Die Keychron Q0 Max ist kein normales Eingabegerät für den Alltag. Ihr Gehäuse besteht aus echtem Beton, was das Gewicht auf ein beachtliches Niveau hebt.

  • Optik: Grauer, industrieller Look
  • Gewicht: Über 1,5 Kilogramm durch das Gussmaterial
  • Haptik: Kalt, massiv und absolut unbeweglich auf dem Tisch

Das Schreibgefühl unter der Lupe

Beim Tippen in schnellen Shootern wie Counter-Strike 2 oder bei langen Schreibsessions zeigt sich die Qualität der Schalter. Die Akustik des Betongehäuses wirkt dämpfend und sorgt für ein tiefes, sattes Geräusch bei jedem Anschlag.

  • Switches: Vorinstallierte, geschmierte Keychron-Schalter
  • Stabilität: Kein Wackeln, kein Rutschen, selbst bei hektischen Tastenkombinationen
  • Verbindung: Kabellos via 2,4 GHz oder Bluetooth, optional USB-C

Der eine Haken am Design

Trotz der exzellenten Verarbeitung stört ein winziges Detail im täglichen Gebrauch. Der Beton ist extrem empfindlich gegenüber Handschweiß und kleinen Kratzern.

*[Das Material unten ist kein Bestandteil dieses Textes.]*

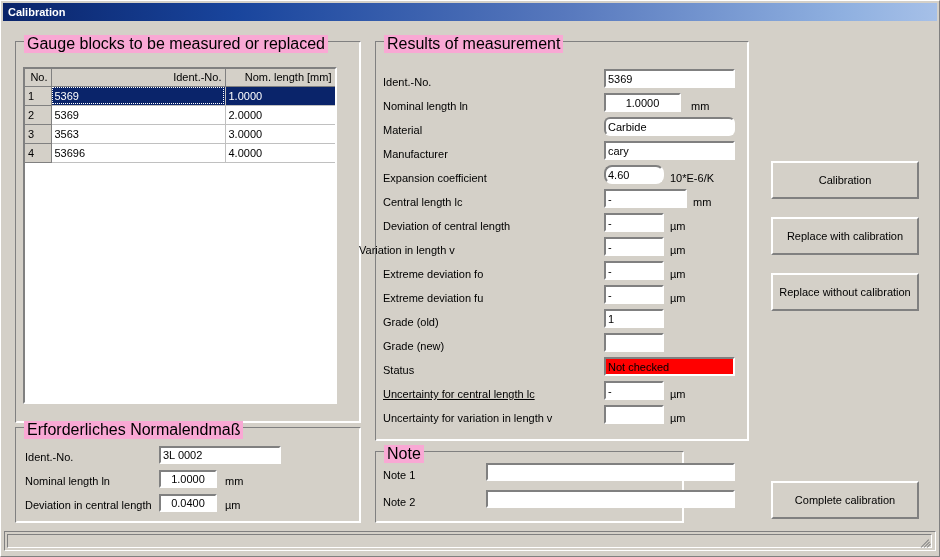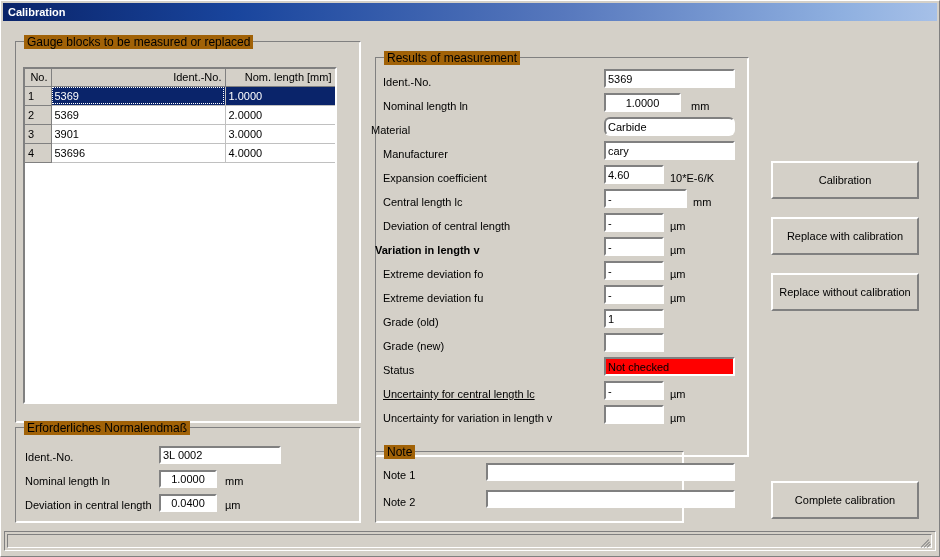--- a/index.html
+++ b/index.html
@@ -68,23 +68,23 @@
     left: 0px; top: 0px; right: 0px; bottom: 0px;
     border: 1px solid #ffffff;
     border-left-color: transparent;
     border-top-color: transparent;
     pointer-events: none;
   }
   .gb-title {
     position: absolute;
     top: -7px;
     left: 8px;
-    background: #a16207;
+    background: #f9a8d4;
     padding: 0 3px;
-    font-size: 12px;
+    font-size: 16px;
     color: #000;
     white-space: nowrap;
   }
 
   
   .lbl {
     position: absolute;
     font-size: 11px;
     color: #000;
     white-space: nowrap;
@@ -255,21 +255,21 @@
             <td class="sel-first">5369</td>
             <td>1.0000</td>
           </tr>
           <tr>
             <td class="rownum">2</td>
             <td>5369</td>
             <td>2.0000</td>
           </tr>
           <tr>
             <td class="rownum">3</td>
-            <td>3901</td>
+            <td>3563</td>
             <td>3.0000</td>
           </tr>
           <tr>
             <td class="rownum">4</td>
             <td>53696</td>
             <td>4.0000</td>
           </tr>
         </tbody>
       </table>
     </div>
@@ -283,51 +283,51 @@
     <div class="field" style="left:156px; top:423px; width:122px; height:18px;">3L 0002</div>
 
     <span class="lbl" style="left:22px; top:452px;">Nominal length ln</span>
     <div class="field center" style="left:156px; top:447px; width:58px; height:18px;">1.0000</div>
     <span class="unit" style="left:222px; top:452px;">mm</span>
 
     <span class="lbl" style="left:22px; top:476px;">Deviation in central length</span>
     <div class="field center" style="left:156px; top:471px; width:58px; height:18px;">0.0400</div>
     <span class="unit" style="left:222px; top:476px;">µm</span>
 
-    <div class="groupbox" style="left:372px; top:34px; width:374px; height:400px;">
+    <div class="groupbox" style="left:372px; top:18px; width:374px; height:400px;">
       <div class="inner-border"></div>
       <span class="gb-title">Results of measurement</span>
     </div>
 
     <span class="lbl" style="left:380px; top:53px;">Ident.-No.</span>
     <div class="field" style="left:601px; top:46px; width:131px; height:19px;">5369</div>
 
     <span class="lbl" style="left:380px; top:77px;">Nominal length ln</span>
     <div class="field center" style="left:601px; top:70px; width:77px; height:19px;">1.0000</div>
     <span class="unit" style="left:688px; top:77px;">mm</span>
 
-    <span class="lbl" style="left:368px; top:101px;">Material</span>
+    <span class="lbl" style="left:380px; top:101px;">Material</span>
     <div class="field" style="left:601px; top:94px; width:131px; height:19px;border-radius:6px;">Carbide</div>
 
     <span class="lbl" style="left:380px; top:125px;">Manufacturer</span>
     <div class="field" style="left:601px; top:118px; width:131px; height:19px;">cary</div>
 
     <span class="lbl" style="left:380px; top:149px;">Expansion coefficient</span>
-    <div class="field" style="left:601px; top:142px; width:60px; height:19px;">4.60</div>
+    <div class="field" style="left:601px; top:142px; width:60px; height:19px;border-radius:8px;">4.60</div>
     <span class="unit" style="left:667px; top:149px;">10*E-6/K</span>
 
     <span class="lbl" style="left:380px; top:173px;">Central length lc</span>
     <div class="field" style="left:601px; top:166px; width:83px; height:19px;">-</div>
     <span class="unit" style="left:690px; top:173px;">mm</span>
 
     <span class="lbl" style="left:380px; top:197px;">Deviation of central length</span>
     <div class="field" style="left:601px; top:190px; width:60px; height:19px;">-</div>
     <span class="unit" style="left:667px; top:197px;">µm</span>
 
-    <span class="lbl" style="left:372px; top:221px;font-weight:bold;">Variation in length v</span>
+    <span class="lbl" style="left:356px; top:221px;">Variation in length v</span>
     <div class="field" style="left:601px; top:214px; width:60px; height:19px;">-</div>
     <span class="unit" style="left:667px; top:221px;">µm</span>
 
     <span class="lbl" style="left:380px; top:245px;">Extreme deviation fo</span>
     <div class="field" style="left:601px; top:238px; width:60px; height:19px;">-</div>
     <span class="unit" style="left:667px; top:245px;">µm</span>
 
     <span class="lbl" style="left:380px; top:269px;">Extreme deviation fu</span>
     <div class="field" style="left:601px; top:262px; width:60px; height:19px;">-</div>
     <span class="unit" style="left:667px; top:269px;">µm</span>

  • Staubanfälligkeit: Die raue Oberfläche zieht Partikel magisch an
  • Reinigung: Feuchte Tücher hinterlassen oft Schlieren auf der porösen Textur
  • Ergonomie: Die scharfen Kanten des Betonblocks können bei längerer Nutzung ohne Handballenauflage unangenehm drücken

Fazit zur Nutzung

Nach einem Monat intensiver Tests bleibt das Gerät ein spezielles Liebhaberstück. Die Keychron Q0 Max bietet eine Präzision, die man bei Kunststoffmodellen selten findet.

  • Zielgruppe: Liebhaber von schwerer Industrie-Ästhetik
  • Preis-Leistung: Hohe Anschaffungskosten für ein Nischenprodukt
  • Beobachtung: Das Gehäuse fühlt sich nach vier Wochen Nutzung immer noch genau so kühl an wie am ersten Tag.